Given passage
Back then, Akron, Ohio was the “Rubber Capital” of the world with the headquarters of most of the major tire companies including Goodyear and Firestone just a little over 100 miles from Detroit. It was one of the twenty largest cities in the US and Detroit was in the top five. Tire executives could make it up to GM in two hours to grab a three-martini lunch and be home by dinner.

Akron was run by evangelists then, led by the world-class TV minister Rex Humbard who broadcast services from “The Cathedral of Tomorrow”, probably the largest church building in the Midwest. Hubbard’s theology was that the righteous would find prosperity on Earth. In Akron, there was not any evidence to contradict him. Detroit was run by the UAW. It had cut contracts with the car companies which gave workers salaries and benefits which were unprecedented in the history of the American workforce. No one seemed to care much who was in charge. There was no foreign competition. Everyone was making money. People did not know that they should also pray for a prosperous future. Things were too good in the present to bother.

Now that Akron barely has enough people to fill a high school football stadium and Detroit is close to bankrupt, the entire world that relies on the US auto industry wants a part of the Paulson bailout money or any other capital Congress might vote to give it. Public, press, and government opinion about the future of The Big Three runs from allowing them to fall into Chapter 7 to be liquidated  or to the creation of a full-scale salvage program which would keep all of the domestic car companies and their employees as well off as they were when they were making money.

Given problem 1
According to the passage on Akron and Detroit, who ran Detroit back then?
The rows that follow have no connection to the passage above.

Data provided
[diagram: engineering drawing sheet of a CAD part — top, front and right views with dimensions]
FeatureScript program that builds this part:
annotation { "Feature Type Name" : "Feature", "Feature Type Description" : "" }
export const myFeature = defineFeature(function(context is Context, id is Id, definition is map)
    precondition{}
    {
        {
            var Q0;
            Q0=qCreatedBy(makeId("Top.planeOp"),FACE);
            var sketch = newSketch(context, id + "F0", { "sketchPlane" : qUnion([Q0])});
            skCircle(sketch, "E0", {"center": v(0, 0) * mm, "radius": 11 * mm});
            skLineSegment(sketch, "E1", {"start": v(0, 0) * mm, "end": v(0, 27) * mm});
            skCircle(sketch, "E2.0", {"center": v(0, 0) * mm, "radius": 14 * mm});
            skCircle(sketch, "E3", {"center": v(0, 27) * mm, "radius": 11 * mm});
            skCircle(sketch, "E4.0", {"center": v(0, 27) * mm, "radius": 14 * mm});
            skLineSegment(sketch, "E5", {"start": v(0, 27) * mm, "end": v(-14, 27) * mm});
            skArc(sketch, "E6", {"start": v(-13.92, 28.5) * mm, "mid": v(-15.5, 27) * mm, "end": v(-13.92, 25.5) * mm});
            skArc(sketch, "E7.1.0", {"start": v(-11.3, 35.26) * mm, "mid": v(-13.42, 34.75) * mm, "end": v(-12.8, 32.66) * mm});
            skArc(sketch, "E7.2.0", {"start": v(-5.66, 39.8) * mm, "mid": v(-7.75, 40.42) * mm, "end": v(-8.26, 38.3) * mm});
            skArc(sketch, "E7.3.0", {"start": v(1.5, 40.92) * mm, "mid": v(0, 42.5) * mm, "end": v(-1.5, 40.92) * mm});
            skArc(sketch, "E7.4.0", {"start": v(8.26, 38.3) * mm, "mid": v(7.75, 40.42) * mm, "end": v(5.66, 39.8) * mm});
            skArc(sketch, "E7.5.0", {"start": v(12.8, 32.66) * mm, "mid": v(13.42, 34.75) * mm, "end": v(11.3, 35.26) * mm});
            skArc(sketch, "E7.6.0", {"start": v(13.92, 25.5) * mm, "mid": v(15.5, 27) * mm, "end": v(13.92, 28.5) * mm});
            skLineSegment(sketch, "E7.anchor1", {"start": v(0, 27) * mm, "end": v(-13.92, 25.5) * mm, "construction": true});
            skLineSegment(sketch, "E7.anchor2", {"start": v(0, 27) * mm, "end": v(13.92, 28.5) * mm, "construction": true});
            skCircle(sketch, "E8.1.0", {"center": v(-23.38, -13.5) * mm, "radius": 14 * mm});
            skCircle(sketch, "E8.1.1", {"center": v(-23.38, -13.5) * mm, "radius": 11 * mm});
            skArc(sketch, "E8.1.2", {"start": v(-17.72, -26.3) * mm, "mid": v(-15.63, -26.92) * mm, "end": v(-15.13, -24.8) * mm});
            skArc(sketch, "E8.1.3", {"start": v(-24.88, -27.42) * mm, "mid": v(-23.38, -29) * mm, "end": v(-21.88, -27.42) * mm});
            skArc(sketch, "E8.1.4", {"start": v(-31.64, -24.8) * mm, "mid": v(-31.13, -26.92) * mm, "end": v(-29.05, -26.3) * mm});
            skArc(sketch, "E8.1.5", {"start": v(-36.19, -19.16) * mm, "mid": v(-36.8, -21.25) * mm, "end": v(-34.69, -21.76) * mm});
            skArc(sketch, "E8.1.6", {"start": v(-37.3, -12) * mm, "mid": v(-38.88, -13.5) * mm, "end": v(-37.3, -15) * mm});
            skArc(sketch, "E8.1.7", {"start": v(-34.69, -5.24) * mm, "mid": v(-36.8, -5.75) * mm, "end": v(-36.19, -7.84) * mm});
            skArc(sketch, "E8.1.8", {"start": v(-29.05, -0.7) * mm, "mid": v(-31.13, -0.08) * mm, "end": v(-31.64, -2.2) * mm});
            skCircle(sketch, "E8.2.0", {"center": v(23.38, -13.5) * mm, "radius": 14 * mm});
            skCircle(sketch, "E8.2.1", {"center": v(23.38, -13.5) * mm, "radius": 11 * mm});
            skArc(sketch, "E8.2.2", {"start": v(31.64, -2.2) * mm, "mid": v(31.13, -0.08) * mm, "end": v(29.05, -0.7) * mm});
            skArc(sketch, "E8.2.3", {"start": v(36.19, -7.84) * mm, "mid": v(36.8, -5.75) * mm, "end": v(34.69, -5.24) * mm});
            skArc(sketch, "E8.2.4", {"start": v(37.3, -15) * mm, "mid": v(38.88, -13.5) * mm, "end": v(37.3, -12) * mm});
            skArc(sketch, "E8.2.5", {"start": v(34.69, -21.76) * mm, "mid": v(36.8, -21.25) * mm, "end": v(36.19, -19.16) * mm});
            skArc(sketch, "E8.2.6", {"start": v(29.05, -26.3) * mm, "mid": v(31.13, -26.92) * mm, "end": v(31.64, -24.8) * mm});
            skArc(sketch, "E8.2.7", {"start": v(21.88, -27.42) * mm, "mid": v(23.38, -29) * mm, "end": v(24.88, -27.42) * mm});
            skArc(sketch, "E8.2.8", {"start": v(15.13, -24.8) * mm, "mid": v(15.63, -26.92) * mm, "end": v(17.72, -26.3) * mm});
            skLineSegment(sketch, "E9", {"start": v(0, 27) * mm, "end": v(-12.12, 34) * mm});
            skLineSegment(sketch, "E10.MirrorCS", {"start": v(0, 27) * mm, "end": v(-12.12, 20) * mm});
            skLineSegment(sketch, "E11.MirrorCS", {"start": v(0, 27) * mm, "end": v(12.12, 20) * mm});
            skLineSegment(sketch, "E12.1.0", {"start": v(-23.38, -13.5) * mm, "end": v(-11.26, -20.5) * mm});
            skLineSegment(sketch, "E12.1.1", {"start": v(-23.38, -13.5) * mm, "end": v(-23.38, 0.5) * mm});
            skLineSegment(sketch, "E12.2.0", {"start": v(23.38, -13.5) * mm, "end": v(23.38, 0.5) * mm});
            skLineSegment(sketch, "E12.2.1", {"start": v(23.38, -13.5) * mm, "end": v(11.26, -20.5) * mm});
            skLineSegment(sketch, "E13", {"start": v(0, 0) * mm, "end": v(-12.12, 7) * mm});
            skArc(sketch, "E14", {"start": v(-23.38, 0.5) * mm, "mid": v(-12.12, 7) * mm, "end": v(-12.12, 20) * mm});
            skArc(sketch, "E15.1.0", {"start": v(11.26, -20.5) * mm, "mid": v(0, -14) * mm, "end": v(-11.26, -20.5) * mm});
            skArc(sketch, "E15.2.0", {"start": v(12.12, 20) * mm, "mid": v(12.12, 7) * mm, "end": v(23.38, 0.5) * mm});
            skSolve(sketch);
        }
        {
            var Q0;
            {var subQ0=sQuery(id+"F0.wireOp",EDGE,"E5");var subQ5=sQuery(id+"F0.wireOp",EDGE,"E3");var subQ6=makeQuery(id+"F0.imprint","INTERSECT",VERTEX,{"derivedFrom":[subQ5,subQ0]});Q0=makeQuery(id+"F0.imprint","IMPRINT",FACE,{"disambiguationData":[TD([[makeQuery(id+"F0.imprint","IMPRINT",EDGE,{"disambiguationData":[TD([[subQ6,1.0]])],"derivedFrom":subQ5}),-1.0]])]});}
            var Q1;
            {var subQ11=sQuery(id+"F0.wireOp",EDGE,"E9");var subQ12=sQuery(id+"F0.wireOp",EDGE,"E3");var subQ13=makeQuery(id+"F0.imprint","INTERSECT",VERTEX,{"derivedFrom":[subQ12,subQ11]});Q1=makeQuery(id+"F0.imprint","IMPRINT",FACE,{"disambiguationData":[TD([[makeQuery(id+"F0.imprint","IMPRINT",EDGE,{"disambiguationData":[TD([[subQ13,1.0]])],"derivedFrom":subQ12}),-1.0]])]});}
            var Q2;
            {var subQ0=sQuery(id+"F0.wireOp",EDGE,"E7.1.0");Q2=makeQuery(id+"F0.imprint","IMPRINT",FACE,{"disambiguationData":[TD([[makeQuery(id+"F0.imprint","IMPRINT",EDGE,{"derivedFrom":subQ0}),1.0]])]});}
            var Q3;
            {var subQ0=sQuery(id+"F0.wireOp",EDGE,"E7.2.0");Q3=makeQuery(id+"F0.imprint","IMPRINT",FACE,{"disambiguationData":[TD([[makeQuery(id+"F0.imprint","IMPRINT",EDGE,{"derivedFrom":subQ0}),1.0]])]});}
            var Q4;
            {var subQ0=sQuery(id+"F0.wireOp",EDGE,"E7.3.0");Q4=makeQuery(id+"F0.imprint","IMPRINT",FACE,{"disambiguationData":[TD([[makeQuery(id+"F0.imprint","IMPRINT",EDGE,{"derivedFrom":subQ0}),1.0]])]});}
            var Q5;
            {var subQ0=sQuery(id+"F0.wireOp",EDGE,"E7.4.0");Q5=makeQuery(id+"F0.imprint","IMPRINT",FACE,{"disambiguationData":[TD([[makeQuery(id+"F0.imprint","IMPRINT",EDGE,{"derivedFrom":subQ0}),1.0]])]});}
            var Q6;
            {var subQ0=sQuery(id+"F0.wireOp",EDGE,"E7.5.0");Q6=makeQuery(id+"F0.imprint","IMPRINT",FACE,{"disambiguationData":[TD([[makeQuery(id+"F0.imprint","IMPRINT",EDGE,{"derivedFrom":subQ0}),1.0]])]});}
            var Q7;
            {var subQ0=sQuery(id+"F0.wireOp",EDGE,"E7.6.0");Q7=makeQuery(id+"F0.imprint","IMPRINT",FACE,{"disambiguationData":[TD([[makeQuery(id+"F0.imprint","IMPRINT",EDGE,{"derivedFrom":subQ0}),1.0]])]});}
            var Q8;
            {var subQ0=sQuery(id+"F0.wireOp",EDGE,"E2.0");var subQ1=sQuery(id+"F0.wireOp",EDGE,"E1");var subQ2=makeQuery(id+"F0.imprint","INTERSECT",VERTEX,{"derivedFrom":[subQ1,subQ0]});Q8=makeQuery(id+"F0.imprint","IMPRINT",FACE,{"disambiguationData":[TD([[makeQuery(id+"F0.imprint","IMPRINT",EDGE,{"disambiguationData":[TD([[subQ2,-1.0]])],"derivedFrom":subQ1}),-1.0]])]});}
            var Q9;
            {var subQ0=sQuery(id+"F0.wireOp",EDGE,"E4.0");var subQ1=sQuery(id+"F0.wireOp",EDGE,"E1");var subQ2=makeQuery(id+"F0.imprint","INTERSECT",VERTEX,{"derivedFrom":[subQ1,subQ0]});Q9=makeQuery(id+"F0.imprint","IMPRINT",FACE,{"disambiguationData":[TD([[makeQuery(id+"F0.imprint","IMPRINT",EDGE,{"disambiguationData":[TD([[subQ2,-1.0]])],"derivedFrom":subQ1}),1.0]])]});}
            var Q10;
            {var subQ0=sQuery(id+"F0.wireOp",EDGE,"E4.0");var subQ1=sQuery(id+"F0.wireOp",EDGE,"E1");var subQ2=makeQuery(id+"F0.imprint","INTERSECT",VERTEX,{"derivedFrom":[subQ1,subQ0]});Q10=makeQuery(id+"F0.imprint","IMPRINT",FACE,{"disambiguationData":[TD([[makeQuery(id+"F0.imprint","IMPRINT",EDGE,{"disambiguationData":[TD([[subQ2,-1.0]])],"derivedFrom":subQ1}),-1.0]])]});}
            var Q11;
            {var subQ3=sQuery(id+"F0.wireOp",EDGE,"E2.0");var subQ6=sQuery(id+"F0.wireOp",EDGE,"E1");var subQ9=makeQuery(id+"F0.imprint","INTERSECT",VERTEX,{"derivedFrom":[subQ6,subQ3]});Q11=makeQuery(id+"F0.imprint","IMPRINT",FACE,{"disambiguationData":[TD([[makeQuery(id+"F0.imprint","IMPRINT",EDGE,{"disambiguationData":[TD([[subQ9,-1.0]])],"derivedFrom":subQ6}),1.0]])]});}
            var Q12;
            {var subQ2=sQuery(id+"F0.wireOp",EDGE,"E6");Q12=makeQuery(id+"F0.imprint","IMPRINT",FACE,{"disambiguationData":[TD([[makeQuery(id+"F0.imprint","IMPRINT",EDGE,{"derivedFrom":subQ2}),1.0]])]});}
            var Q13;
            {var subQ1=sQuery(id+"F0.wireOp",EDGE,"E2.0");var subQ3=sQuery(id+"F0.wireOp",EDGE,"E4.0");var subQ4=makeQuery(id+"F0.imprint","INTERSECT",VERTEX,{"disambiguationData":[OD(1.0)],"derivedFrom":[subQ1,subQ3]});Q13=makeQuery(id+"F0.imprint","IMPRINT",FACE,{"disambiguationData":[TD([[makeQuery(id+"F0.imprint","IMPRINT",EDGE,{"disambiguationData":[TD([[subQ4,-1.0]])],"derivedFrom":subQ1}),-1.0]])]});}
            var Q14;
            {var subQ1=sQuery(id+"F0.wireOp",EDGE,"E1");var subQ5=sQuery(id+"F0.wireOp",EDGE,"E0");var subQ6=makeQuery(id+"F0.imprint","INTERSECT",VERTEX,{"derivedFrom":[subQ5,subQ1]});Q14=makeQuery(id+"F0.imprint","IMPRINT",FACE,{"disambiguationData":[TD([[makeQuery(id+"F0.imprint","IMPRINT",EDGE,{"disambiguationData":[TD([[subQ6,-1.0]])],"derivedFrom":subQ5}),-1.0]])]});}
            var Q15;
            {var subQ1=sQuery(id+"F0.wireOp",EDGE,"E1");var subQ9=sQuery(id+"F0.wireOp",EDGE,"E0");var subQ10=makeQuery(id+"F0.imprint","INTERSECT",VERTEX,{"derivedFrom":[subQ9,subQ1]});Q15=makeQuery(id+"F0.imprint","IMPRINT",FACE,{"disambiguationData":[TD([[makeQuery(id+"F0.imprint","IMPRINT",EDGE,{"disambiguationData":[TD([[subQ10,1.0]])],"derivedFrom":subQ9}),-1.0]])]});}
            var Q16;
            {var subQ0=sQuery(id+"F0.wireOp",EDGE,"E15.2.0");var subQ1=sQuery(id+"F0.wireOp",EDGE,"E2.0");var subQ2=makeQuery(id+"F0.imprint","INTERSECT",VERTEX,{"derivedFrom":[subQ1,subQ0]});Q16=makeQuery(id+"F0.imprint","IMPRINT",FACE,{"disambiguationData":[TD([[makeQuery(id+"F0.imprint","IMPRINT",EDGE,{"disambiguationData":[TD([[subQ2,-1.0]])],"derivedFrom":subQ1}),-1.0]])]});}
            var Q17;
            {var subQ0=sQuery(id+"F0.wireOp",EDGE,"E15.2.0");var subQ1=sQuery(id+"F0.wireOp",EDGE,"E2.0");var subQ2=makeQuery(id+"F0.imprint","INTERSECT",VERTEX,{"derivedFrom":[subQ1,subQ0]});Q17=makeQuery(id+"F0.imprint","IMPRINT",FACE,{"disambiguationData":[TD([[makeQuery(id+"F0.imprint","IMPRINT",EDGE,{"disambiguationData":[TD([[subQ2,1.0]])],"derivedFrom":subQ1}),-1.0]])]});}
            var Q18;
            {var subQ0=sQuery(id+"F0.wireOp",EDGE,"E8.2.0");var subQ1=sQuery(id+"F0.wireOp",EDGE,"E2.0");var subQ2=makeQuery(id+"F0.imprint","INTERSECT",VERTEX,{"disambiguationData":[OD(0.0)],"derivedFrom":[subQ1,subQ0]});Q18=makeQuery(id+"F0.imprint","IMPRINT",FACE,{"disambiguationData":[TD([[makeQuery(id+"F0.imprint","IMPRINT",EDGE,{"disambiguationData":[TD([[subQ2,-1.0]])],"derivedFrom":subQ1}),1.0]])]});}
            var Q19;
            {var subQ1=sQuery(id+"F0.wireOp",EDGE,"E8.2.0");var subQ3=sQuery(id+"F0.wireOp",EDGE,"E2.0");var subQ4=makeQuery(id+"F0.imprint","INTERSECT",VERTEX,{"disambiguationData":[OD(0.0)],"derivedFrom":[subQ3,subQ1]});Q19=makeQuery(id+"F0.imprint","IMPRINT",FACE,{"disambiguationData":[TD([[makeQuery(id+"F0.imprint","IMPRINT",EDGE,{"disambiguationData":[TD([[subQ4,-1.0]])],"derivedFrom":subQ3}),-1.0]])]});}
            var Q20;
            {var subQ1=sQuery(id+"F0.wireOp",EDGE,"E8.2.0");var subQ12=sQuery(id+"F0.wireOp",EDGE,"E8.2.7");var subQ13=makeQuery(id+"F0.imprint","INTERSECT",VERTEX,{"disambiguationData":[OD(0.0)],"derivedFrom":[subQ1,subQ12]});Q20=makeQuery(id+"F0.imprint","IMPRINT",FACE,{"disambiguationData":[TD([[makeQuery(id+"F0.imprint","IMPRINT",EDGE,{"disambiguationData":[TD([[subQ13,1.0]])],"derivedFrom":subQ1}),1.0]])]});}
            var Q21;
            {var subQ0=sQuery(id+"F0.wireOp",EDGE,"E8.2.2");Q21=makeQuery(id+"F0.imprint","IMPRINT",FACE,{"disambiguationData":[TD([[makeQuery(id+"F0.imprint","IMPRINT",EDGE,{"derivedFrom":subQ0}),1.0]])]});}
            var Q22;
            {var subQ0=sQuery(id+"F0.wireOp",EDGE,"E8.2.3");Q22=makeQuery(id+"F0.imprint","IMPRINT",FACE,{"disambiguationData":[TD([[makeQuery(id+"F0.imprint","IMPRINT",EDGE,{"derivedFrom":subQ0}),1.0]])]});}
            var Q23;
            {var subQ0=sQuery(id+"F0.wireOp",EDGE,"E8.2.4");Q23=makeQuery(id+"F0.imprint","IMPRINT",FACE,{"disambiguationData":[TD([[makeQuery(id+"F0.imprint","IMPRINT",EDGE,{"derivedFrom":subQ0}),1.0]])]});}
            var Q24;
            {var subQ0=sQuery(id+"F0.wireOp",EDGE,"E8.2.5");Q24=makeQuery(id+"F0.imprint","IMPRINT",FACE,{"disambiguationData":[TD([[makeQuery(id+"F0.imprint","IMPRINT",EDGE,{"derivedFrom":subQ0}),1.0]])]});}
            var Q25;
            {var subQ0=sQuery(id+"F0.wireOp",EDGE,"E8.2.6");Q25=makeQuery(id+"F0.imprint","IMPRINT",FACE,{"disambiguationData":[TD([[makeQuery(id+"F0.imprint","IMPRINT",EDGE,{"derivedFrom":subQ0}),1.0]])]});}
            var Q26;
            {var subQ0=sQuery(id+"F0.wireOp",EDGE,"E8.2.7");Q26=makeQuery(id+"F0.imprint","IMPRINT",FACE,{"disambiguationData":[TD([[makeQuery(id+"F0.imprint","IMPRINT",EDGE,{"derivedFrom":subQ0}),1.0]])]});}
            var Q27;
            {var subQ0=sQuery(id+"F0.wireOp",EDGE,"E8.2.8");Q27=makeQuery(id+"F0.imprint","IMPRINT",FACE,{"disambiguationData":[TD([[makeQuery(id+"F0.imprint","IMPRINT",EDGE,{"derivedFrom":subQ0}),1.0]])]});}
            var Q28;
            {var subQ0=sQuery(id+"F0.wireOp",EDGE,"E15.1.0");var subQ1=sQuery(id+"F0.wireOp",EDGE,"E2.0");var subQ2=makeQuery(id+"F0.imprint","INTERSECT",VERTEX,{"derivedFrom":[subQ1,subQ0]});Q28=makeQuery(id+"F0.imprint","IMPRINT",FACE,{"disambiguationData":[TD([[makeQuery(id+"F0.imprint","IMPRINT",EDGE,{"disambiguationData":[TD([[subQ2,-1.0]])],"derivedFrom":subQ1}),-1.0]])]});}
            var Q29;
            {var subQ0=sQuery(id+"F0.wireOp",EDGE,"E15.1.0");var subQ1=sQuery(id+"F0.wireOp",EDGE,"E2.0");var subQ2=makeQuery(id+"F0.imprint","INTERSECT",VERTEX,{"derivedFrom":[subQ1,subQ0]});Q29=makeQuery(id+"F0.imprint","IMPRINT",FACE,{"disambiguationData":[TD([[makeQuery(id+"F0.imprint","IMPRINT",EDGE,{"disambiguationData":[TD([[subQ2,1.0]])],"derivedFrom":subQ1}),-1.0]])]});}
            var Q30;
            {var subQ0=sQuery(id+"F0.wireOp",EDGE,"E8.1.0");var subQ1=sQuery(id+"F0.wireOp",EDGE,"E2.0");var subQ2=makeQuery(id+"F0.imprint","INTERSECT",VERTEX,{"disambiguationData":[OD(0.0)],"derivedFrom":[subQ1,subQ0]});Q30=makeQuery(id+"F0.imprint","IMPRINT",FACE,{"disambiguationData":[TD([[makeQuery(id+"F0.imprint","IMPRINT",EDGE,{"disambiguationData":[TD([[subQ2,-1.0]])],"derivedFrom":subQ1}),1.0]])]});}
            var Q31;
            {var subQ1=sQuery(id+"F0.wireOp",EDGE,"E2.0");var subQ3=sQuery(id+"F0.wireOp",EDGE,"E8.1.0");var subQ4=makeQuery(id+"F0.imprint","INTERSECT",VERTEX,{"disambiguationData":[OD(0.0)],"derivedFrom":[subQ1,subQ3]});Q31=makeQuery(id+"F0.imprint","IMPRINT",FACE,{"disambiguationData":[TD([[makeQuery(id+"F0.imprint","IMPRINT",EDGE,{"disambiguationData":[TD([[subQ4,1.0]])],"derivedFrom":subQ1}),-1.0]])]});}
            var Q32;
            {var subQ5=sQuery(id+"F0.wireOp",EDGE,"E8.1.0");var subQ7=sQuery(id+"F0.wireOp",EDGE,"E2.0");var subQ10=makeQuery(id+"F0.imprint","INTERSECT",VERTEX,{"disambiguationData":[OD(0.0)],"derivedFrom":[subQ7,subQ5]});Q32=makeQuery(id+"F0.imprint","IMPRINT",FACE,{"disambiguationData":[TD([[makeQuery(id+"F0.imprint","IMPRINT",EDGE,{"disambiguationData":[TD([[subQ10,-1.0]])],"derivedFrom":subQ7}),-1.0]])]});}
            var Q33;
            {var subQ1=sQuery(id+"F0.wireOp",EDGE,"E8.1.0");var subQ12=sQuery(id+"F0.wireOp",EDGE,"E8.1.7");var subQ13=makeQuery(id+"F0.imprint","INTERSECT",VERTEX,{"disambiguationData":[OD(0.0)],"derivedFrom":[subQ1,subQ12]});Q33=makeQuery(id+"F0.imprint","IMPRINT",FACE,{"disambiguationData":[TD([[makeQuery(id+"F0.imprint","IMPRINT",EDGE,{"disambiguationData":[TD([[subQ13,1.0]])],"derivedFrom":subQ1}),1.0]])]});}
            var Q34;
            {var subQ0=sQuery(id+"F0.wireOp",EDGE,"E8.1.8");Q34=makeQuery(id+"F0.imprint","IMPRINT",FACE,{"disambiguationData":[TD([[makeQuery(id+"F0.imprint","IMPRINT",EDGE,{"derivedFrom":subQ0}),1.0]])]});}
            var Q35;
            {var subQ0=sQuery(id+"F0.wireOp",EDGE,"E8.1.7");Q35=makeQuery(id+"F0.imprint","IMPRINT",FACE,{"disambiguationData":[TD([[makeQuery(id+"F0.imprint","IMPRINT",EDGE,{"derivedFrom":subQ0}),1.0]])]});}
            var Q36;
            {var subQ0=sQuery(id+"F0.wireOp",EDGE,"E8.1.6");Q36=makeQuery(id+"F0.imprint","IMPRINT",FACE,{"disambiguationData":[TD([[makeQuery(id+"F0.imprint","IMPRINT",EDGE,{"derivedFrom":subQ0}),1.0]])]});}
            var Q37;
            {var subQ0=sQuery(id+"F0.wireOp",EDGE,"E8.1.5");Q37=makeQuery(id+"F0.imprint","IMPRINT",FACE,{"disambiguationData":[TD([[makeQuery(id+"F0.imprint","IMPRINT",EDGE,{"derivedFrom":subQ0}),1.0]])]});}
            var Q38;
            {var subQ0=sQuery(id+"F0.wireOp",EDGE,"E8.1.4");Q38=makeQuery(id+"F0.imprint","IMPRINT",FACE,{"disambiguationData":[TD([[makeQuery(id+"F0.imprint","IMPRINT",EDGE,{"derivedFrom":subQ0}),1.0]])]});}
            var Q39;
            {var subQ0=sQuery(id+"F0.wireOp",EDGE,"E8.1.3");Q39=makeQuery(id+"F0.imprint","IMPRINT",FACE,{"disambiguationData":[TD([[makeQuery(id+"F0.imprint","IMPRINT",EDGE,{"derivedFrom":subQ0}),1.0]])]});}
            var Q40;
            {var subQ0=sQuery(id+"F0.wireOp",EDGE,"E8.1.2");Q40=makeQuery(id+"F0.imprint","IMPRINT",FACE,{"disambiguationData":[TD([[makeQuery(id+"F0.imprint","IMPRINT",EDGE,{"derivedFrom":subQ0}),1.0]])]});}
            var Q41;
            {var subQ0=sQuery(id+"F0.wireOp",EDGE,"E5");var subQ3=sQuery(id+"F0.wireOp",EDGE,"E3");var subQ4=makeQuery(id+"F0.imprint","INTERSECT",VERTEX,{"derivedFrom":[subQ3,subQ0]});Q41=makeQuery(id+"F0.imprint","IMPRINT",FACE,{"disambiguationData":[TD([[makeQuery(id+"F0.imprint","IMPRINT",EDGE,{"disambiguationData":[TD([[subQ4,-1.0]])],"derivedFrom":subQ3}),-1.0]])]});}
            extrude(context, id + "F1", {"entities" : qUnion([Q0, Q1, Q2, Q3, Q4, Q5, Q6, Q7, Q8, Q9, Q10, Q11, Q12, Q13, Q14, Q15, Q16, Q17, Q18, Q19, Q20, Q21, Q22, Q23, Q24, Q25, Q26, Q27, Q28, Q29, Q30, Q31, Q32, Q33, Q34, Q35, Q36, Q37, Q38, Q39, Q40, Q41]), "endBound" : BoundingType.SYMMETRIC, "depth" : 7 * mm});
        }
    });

Given problem 2
Count the lines in the rows that contain the string "qUnion", matching case exactly, and reply with the number alone.

Correct output 1
The UAW.

Correct output 2
2